Carlos Kleiber: Die Presse verlieh ihm den Titel "größter und schwierigster Dirigent der Welt". Viele seiner Kollegen sprechen mit Bewunderung und Hochachtung von ihm. Im Folgenden der Werdegang des großen Künstlers.

Kleiber wurde am 3. Juli 1930 in Berlin als Sohn des - gleichfalls als schwierig bekannten - österreichisch-argentinischen Dirigenten Erich Kleiber geboren. Seine österreichische Staatsbürgerschaft verlor er, als dem Vater und seinen Kindern im Exil in Buenos Aires die argentinische Ehrenstaatsbürgerschaft verliehen wurde. Seit 1980 zählt Carlos Kleiber wieder zu den Staatsbürgern unseres Landes.

Seine musikalische Ausbildung begann Kleiber 1950 in Buenos Aires. Zurück in Europa, zwang ihn der Vater zunächst zu einem Chemiestudium in Zürich. Doch bald siegte Kleibers musikalische Berufung. Seine Dirigentenlaufbahn begann 1952 am Theater in La Plata. Im Jahr darauf dirigierte er erstmals in Europa am Münchner Gärtnerplatztheater. Feste Engagements, etwa in Potsdam, Düsseldorf, Zürich und Stuttgart, waren die Ausnahmen in seiner Karriere. Er war stets ein gern gesehener, aber äußerst rarer Gast.

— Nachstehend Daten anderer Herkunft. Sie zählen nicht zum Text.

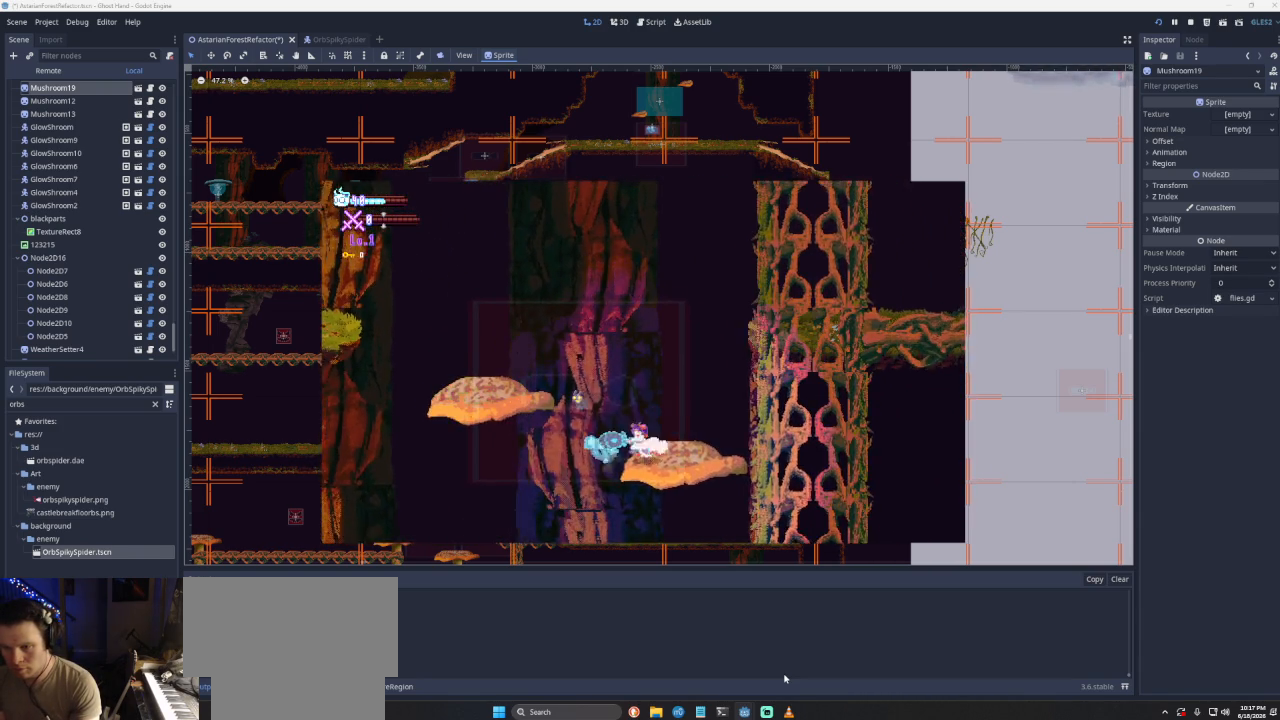
{"buttons": [], "left_stick": "left", "right_stick": "center", "events": [[67, "CROSS", "down"], [433, "CROSS", "up"]]}
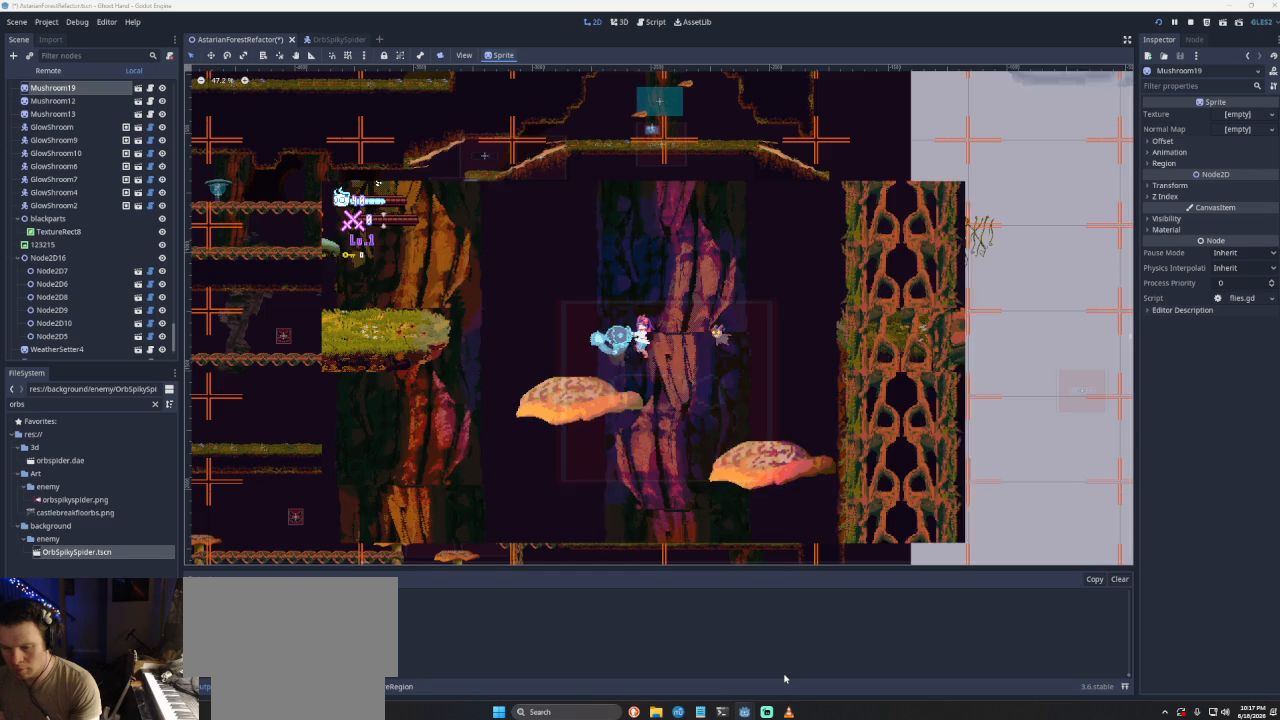
{"buttons": [], "left_stick": "left", "right_stick": "center", "events": []}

In Wien war Kleiber 1973 mit "Tristan" erstmals an der Staatsoper zu hören. 1978 folgte die Zeffirelli-"Carmen", Puccinis "Boheme" erst 1985. Nach einer weiteren "kleiberlosen" Zeit feierte er zuletzt 1994 mit einer Uraltinszenierung des "Rosenkavaliers" aus dem Jahr 1968, der er in seiner unvergleichlichen Weise neues Leben einhauchte, sowie mit einem Japan-Gastspiel neuerlich einen großen Triumph in Wien. Im selben Jahr wurde der Maestro mit dem Österreichischen Ehrenzeichen für Wissenschaft und Kunst ausgezeichnet.

Die Wiener Philharmoniker haben ihren "Wunschdirigenten" in eine Reihe mit Toscanini, Furtwängler, Böhm, Karajan und Bernstein gestellt. Zweimal - 1989 und 1994 - eröffnete der "Meister der Verweigerung", der keine Interviews gibt, den Philharmoniker-Ball. 1989 und 1992 leitete er zwei geradezu sensationelle Neujahrskonzerte, in denen er zu Gehör brachte, wie ein Johann Strauß-Walzer klingen soll und wie wienerisch er klingen kann.

Für Riccardo Muti, ist es die unglaubliche Präzision, mit der Kleiber jede seiner Interpretationen sorgfältigst vorbereitet, und die dann jenes Etwas an Improvisation und schwebendem Gleichgewicht erhält, die Kleiber so unerreichbar macht.